■ **EXERCISE AIM**:
Could you arrange every line of the entries below as a Markdown table with the columns "Row" and "Line," numbering each line and skipping blank ones? Leave the pictures out of the answer.

□ □ □ □

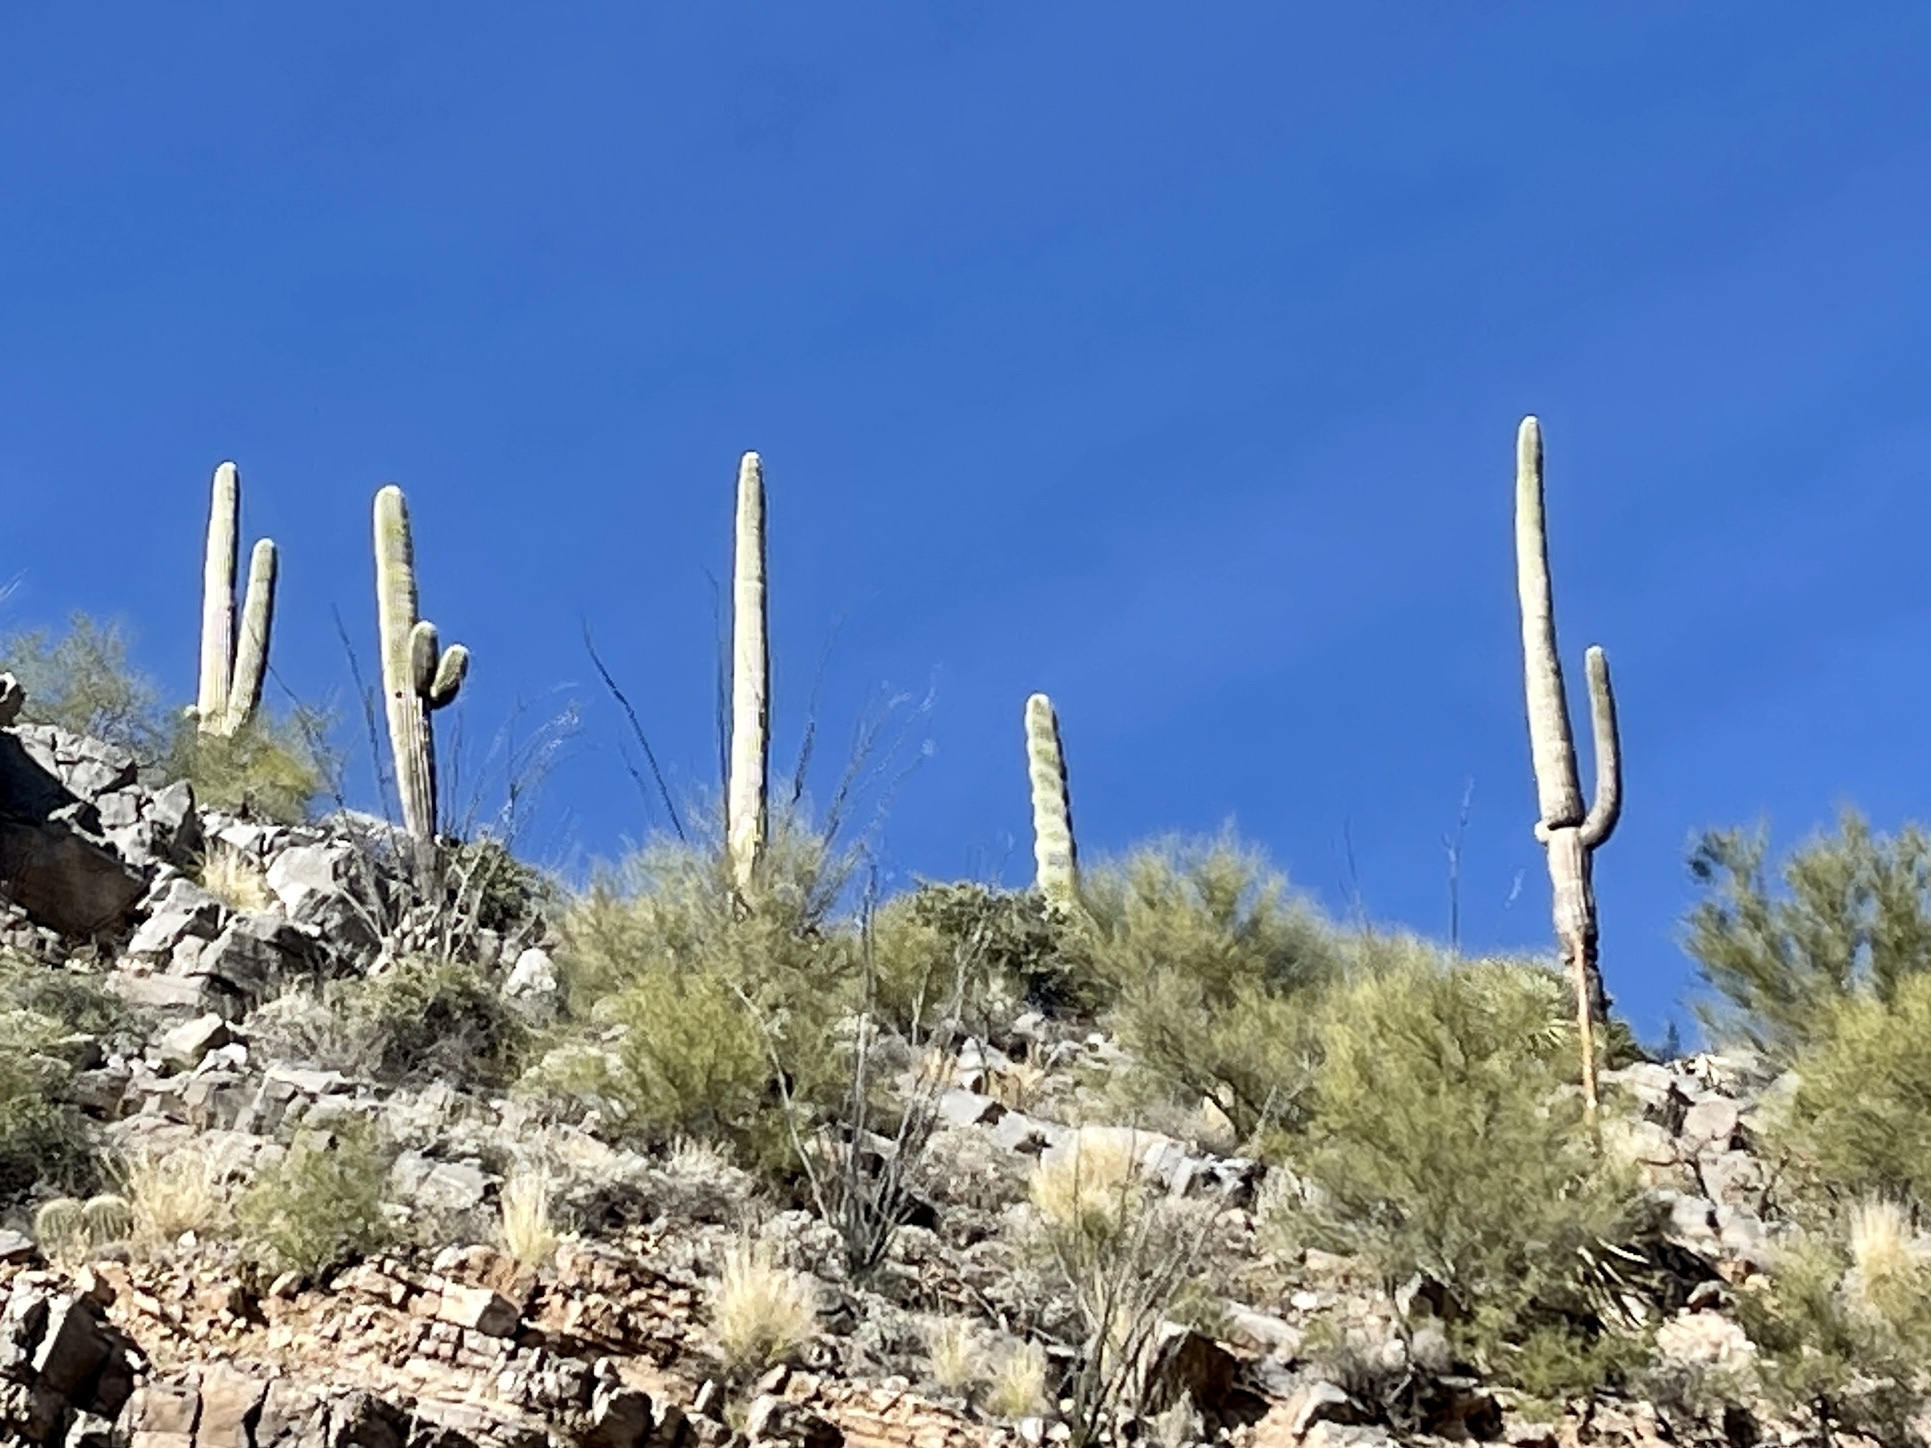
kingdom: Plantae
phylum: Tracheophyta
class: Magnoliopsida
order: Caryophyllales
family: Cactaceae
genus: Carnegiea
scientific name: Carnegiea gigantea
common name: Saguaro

□ □ □ □

■ **RESPONSE TO THIS TASK**:
| Row | Line |
|---|---|
| 1 | kingdom: Plantae |
| 2 | phylum: Tracheophyta |
| 3 | class: Magnoliopsida |
| 4 | order: Caryophyllales |
| 5 | family: Cactaceae |
| 6 | genus: Carnegiea |
| 7 | scientific name: Carnegiea gigantea |
| 8 | common name: Saguaro |